Commercialisé en Nouvelle-Zélande, le Heat Ranger est un mélange de plusieurs technologies (Frostbuster, SIS et brasseur d’air). Il se compose d’un brûleur GPL de 1 400 kW et d’un ventilateur industriel de 1 300 tr/min, délivrant un air aux alentours de 30 °C. La machine, qui mesure 5 m de haut, protège jusqu’à 20 hectares. Selon la firme, elle est aussi relativement silencieuse, avec des émissions de l’ordre de 30 à 54 dB à 200 mètres.

Le KDL d’Agro-K est un engrais foliaire à base de potassium dextrose lactose, qui a pour objet d’augmenter le taux de potassium et de sucre dans la plante et donc de limiter le risque de gel. Selon le Comité Champagne, ce produit a donné de bons résultats aux États-Unis jusqu’à -5 °C.

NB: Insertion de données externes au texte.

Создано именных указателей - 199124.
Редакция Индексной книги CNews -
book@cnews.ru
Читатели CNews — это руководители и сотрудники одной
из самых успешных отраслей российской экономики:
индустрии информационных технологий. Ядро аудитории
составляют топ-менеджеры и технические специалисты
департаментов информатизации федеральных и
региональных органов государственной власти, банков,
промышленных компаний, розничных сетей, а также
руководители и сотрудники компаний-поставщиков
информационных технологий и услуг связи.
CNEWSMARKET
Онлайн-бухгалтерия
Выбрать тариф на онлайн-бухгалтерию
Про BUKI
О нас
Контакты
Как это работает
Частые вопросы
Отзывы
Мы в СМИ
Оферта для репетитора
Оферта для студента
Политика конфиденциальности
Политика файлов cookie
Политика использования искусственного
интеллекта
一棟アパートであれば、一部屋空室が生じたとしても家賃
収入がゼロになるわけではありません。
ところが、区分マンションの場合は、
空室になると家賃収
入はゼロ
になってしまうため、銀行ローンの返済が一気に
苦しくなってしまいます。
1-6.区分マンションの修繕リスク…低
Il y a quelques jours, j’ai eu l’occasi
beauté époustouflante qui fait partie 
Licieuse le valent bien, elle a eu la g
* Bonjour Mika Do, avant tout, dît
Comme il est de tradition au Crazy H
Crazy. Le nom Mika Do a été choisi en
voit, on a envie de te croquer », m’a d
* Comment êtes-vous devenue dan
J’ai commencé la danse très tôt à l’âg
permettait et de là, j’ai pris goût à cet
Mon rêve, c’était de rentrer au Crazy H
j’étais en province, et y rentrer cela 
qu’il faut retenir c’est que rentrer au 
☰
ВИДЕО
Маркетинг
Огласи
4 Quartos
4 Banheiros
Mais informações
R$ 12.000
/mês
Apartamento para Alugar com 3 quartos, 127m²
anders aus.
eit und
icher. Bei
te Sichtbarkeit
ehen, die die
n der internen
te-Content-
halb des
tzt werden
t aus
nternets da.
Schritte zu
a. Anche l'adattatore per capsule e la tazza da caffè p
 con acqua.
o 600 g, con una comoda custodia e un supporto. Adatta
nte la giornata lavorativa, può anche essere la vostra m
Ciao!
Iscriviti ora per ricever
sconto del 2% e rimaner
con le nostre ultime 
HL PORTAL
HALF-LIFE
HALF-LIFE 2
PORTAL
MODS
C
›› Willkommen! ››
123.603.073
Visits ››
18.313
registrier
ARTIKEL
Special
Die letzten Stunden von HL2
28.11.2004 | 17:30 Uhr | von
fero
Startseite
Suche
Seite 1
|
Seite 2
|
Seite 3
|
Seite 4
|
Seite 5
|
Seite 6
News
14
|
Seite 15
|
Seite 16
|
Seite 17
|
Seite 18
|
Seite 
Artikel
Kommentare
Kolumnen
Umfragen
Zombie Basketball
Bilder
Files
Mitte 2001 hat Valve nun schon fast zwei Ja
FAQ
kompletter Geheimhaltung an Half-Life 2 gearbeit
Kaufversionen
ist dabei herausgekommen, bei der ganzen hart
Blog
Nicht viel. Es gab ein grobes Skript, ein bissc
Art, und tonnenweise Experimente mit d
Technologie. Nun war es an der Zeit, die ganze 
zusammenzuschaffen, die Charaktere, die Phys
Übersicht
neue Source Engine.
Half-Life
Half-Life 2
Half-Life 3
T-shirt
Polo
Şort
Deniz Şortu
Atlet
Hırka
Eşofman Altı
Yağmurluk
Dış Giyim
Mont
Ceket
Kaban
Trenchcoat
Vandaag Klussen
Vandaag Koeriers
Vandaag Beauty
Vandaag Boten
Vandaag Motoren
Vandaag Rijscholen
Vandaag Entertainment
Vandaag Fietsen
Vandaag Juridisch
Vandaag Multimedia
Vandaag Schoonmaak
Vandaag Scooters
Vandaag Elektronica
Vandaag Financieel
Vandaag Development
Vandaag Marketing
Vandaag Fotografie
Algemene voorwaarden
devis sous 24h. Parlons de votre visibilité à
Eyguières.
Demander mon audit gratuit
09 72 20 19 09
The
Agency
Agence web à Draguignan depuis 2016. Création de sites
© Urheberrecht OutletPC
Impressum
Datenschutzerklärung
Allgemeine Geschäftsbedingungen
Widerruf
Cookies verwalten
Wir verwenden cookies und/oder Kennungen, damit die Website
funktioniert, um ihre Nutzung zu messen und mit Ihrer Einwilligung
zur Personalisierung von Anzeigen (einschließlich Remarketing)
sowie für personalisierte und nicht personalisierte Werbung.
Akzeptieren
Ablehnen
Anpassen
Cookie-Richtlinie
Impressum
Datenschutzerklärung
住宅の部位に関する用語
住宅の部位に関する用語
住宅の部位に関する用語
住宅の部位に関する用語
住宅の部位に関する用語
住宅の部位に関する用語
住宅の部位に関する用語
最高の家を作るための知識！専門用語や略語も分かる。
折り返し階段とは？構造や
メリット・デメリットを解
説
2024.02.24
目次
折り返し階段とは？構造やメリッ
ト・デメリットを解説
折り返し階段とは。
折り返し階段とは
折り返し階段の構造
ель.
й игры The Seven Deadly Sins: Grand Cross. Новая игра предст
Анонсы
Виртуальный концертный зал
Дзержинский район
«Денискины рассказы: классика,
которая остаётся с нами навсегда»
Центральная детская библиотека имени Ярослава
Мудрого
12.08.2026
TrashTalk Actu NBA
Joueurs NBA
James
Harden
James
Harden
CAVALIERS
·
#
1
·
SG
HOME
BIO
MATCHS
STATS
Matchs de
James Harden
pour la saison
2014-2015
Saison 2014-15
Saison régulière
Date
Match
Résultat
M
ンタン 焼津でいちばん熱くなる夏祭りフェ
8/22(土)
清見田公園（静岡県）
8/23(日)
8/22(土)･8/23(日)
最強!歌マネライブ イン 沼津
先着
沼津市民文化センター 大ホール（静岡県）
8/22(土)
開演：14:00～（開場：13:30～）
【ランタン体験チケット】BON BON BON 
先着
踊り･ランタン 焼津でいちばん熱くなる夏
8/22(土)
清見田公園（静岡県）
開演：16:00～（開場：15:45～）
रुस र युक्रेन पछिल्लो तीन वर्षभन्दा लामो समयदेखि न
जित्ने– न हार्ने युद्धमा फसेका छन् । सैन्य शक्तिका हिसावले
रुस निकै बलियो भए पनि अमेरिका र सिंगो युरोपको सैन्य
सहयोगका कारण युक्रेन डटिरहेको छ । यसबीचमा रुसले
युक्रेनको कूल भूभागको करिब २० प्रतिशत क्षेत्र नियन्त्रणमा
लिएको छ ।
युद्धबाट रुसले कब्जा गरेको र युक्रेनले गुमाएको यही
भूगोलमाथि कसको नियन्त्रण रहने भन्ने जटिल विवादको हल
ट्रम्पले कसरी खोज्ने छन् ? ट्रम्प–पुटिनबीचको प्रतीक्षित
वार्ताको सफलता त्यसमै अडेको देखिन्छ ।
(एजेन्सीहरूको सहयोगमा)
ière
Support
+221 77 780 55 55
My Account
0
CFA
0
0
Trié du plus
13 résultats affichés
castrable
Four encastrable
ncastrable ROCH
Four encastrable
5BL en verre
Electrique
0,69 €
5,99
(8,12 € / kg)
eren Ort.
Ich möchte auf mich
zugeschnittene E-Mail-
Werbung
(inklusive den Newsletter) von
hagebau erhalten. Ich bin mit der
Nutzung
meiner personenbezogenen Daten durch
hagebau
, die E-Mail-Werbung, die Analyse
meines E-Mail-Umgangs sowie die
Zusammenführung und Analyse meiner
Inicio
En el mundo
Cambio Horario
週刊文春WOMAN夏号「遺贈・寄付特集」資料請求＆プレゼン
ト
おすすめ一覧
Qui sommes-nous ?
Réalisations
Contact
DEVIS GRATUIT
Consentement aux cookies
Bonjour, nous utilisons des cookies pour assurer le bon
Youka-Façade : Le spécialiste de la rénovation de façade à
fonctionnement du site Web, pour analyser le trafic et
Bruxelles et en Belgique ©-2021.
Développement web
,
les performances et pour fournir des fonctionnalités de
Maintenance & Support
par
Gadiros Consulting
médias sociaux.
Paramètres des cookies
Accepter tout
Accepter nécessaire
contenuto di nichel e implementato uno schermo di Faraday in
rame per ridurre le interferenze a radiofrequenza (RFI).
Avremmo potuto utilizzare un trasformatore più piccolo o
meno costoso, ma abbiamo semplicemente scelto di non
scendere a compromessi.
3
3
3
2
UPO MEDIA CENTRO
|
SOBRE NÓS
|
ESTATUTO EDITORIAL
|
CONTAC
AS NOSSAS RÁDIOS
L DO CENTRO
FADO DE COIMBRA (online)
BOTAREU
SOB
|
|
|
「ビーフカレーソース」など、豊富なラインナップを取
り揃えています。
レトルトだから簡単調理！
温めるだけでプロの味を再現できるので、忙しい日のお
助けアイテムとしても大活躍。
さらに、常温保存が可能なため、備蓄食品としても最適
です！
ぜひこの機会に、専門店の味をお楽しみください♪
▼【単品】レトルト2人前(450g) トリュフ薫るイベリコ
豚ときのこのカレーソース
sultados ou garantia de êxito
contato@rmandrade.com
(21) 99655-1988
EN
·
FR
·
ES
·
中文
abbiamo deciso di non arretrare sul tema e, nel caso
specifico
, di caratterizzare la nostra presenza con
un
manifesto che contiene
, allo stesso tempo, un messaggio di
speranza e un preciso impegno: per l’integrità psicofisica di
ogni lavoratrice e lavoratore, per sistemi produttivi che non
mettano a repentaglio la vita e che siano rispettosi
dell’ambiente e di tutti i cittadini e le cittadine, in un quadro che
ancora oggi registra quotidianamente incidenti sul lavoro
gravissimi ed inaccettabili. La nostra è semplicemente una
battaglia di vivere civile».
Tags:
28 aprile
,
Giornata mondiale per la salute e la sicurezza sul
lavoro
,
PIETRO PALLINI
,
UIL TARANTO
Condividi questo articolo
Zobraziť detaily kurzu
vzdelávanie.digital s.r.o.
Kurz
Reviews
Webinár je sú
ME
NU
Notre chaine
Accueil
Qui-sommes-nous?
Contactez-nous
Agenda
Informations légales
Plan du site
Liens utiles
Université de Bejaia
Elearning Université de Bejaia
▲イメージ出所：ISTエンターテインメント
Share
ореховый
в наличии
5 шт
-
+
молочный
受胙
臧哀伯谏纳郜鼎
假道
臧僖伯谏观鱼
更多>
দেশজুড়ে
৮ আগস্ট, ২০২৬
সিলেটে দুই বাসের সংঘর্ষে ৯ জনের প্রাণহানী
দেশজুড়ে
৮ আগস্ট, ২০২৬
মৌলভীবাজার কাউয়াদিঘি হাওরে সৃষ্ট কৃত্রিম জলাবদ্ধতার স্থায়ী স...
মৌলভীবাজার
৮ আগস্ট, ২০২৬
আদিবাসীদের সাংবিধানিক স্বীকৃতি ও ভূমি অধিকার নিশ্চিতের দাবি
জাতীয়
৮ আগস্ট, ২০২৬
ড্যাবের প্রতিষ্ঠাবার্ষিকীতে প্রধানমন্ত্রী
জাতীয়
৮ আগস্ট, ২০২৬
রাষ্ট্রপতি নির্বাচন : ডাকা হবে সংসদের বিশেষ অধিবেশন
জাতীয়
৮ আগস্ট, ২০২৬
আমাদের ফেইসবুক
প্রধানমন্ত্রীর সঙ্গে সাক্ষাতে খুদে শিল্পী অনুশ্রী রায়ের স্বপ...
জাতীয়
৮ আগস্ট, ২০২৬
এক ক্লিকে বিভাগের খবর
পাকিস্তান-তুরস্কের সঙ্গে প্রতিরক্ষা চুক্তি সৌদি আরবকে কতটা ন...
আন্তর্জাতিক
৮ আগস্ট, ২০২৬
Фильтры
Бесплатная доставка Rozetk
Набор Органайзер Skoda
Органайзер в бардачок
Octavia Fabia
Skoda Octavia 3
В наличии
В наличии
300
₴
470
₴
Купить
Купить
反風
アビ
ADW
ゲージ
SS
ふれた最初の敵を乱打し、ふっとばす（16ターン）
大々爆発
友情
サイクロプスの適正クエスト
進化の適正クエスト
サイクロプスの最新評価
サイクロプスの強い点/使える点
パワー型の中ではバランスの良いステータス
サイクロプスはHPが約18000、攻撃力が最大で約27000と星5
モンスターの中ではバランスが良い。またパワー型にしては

Des bactéries antigel, telles que Pseudomonas Syringae ou Pseudomonas fluorescens A506 sont à l’étude.

Plus d’infos sur les outils de lutte contre le gel dans Réussir Vigne de février 2017, pages 12 et 13.

 

voir plus loin

Les différents types de gel

Une gelée blanche (gel radiatif) se caractérise par un point de rosée supérieur à 2,2 °C, par temps humide.

Une gelée noire (gel radiatif) a un point de rosée inférieur à 2,2 °C et l’air est sec.

Un gel advectif est dû au passage d’un front froid avec une vitesse du vent qui peut être élevée. L’inversion de la température est faible ou nulle.